TASK DETAILS: Write only the number of lines in the data that contain the word "size".

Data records
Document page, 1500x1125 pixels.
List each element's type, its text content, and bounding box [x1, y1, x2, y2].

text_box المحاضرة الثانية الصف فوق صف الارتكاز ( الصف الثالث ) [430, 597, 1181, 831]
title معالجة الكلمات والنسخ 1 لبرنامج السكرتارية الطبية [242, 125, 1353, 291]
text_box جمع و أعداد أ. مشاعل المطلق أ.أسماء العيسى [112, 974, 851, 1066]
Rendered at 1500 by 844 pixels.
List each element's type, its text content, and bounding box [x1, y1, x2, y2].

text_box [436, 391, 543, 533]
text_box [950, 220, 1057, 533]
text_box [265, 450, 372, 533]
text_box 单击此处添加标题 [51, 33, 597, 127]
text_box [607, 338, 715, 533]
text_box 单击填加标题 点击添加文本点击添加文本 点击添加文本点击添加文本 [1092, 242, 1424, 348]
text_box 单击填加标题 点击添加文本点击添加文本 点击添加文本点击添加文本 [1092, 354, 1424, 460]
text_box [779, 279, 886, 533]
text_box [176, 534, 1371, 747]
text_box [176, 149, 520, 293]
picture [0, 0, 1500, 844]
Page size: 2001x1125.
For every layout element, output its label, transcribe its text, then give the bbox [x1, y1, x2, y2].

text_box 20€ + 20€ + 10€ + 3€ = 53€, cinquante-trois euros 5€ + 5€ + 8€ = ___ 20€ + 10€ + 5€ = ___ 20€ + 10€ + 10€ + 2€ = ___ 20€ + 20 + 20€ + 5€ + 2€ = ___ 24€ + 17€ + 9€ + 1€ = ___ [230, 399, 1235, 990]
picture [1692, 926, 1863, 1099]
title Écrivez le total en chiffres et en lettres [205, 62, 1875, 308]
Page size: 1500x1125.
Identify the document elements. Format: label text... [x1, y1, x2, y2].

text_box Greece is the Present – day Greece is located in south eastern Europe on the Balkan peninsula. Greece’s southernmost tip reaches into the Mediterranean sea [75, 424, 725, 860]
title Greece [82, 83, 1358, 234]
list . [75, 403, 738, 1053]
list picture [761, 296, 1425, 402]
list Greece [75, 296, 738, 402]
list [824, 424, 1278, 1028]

EXPECTED OUTPUT: 2